Ogni anno, quando tornano dopo essere stati per diversi mesi nei paesi caldi, conoscono qualche canto in più, qualche gorgheggio diverso, qualche versetto nuovo, che si aggiungono al repertorio.
E ogni anno mi chiedo dove li abbiano imparati, su quale albero fiorito, su quale tegola arrossata, in quale giardino nascosto.
Ascoltarli è come ascoltare la voce di luoghi lontani, nei quali l’inverno è mite e il sole brilla forte e caldo. Per questo gli storni portano il calore e la luce anche nel loro canto.
Sono simboli di rinascita, di fioritura, di luce.

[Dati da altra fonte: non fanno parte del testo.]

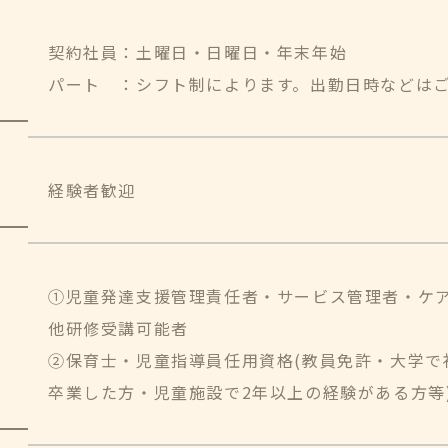
契約社員：土曜日・日曜日・年末年始
パート ：シフト制によります。出勤日時などは
経験者歓迎
①児童発達支援管理責任者・サービス管理者・ケ
他研修受講可能者
②保育士・児童指導員任用資格(教員免許・大学で
卒業した方・児童施設で2年以上の経験がある方等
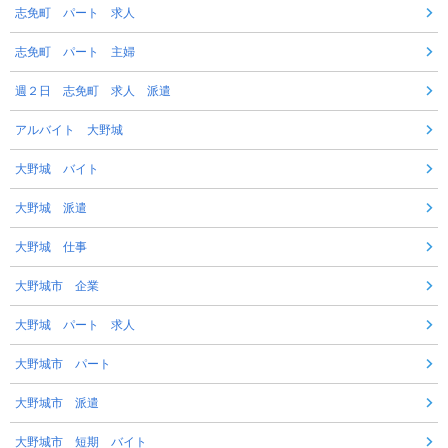
志免町 パート 求人
志免町 パート 主婦
週２日 志免町 求人 派遣
アルバイト 大野城
大野城 バイト
大野城 派遣
大野城 仕事
大野城市 企業
大野城 パート 求人
大野城市 パート
大野城市 派遣
大野城市 短期 バイト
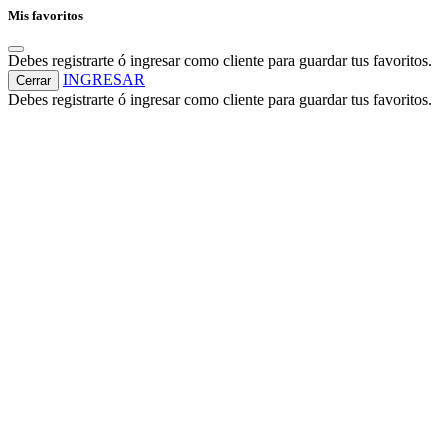
Mis favoritos
Debes registrarte ó ingresar como cliente para guardar tus favoritos.
INGRESAR
Cerrar
Debes registrarte ó ingresar como cliente para guardar tus favoritos.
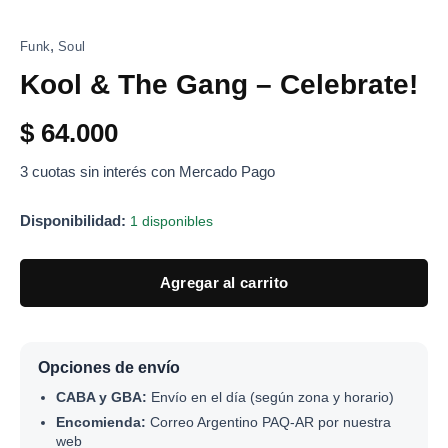
,
Funk
Soul
Kool & The Gang – Celebrate!
$
64.000
3 cuotas sin interés con Mercado Pago
Disponibilidad:
1 disponibles
Agregar al carrito
Opciones de envío
CABA y GBA:
Envío en el día (según zona y horario)
Encomienda:
Correo Argentino PAQ-AR por nuestra
web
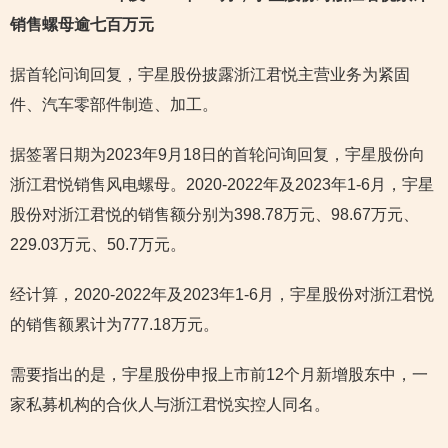
销售螺母逾七百万元
据首轮问询回复，宇星股份披露浙江君悦主营业务为紧固
件、汽车零部件制造、加工。
据签署日期为2023年9月18日的首轮问询回复，宇星股份向
浙江君悦销售风电螺母。2020-2022年及2023年1-6月，宇星
股份对浙江君悦的销售额分别为398.78万元、98.67万元、
229.03万元、50.7万元。
经计算，2020-2022年及2023年1-6月，宇星股份对浙江君悦
的销售额累计为777.18万元。
需要指出的是，宇星股份申报上市前12个月新增股东中，一
家私募机构的合伙人与浙江君悦实控人同名。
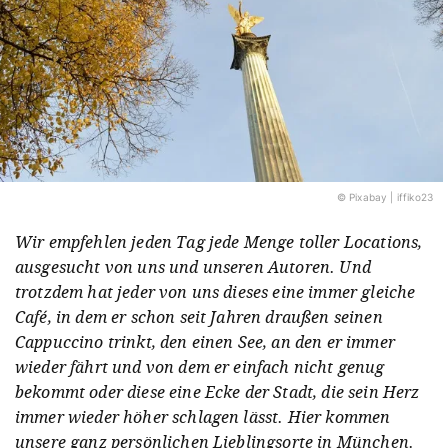
© Pixabay | iffiko23
Wir empfehlen jeden Tag jede Menge toller Locations,
ausgesucht von uns und unseren Autoren. Und
trotzdem hat jeder von uns dieses eine immer gleiche
Café, in dem er schon seit Jahren draußen seinen
Cappuccino trinkt, den einen See, an den er immer
wieder fährt und von dem er einfach nicht genug
bekommt oder diese eine Ecke der Stadt, die sein Herz
immer wieder höher schlagen lässt. Hier kommen
unsere ganz persönlichen Lieblingsorte in München.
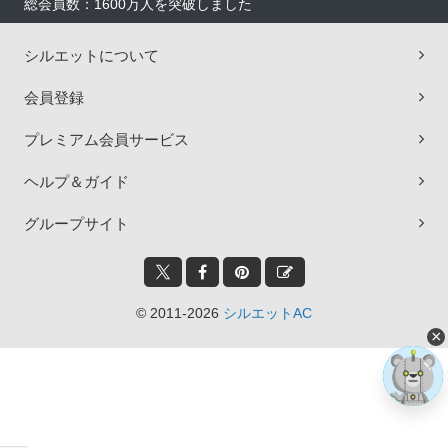
総会員数：1600万人を突破しました
シルエットについて
会員登録
プレミアム会員サービス
ヘルプ＆ガイド
グループサイト
© 2011-2026
シルエットAC
×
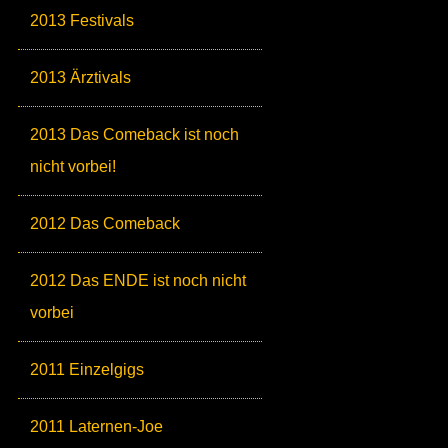
2013 Festivals
2013 Ärztivals
2013 Das Comeback ist noch
nicht vorbei!
2012 Das Comeback
2012 Das ENDE ist noch nicht
vorbei
2011 Einzelgigs
2011 Laternen-Joe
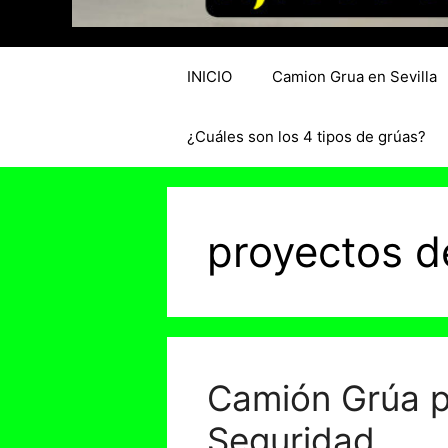
INICIO
Camion Grua en Sevilla
¿Cuáles son los 4 tipos de grúas?
proyectos d
Camión Grúa pa
Seguridad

E sono messaggeri di terre lontane.
Nel mito gallese, è lo storno a imparare a memoria le parole della bella Branwen prigioniera e, dopo un lungo viaggio, a ripeterle a suo fratello Bran, che parte per andare a liberarla.
Lo storno porta il messaggio da una terra all’altra, da un mondo all’altro.
Un messaggio di passaggio, di rinnovamento, di speranza. Un messaggio che innesca la liberazione, sia dai rigori dell’inverno sia da uno stato di chiusura e di prigionia nei quali l’anima bianca si trova costretta.
Ma ecco che arriva lo storno, e le energie della liberazione si mettono in movimento. E arrivano ovunque ci sia bisogno di loro.
Che il ritorno degli storni preluda a liberazione e rinascita, soprattutto adesso.
Che il loro canto apra le menti a nuovi livelli di comprensione,
e scaldi i cuori inducendoli a concedere, ad accogliere, a fiorire.